**Task item:** The answer must consist of every record, printed exactly as it stands.

Saved entries:
○ ○ ○ ○

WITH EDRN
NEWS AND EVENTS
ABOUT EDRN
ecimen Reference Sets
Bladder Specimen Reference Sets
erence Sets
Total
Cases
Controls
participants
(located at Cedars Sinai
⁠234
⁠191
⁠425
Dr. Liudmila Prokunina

○ ○ ○ ○

**Answer to this task:**
WITH EDRN
NEWS AND EVENTS
ABOUT EDRN
ecimen Reference Sets
Bladder Specimen Reference Sets
erence Sets
Total
Cases
Controls
participants
(located at Cedars Sinai
⁠234
⁠191
⁠425
Dr. Liudmila Prokunina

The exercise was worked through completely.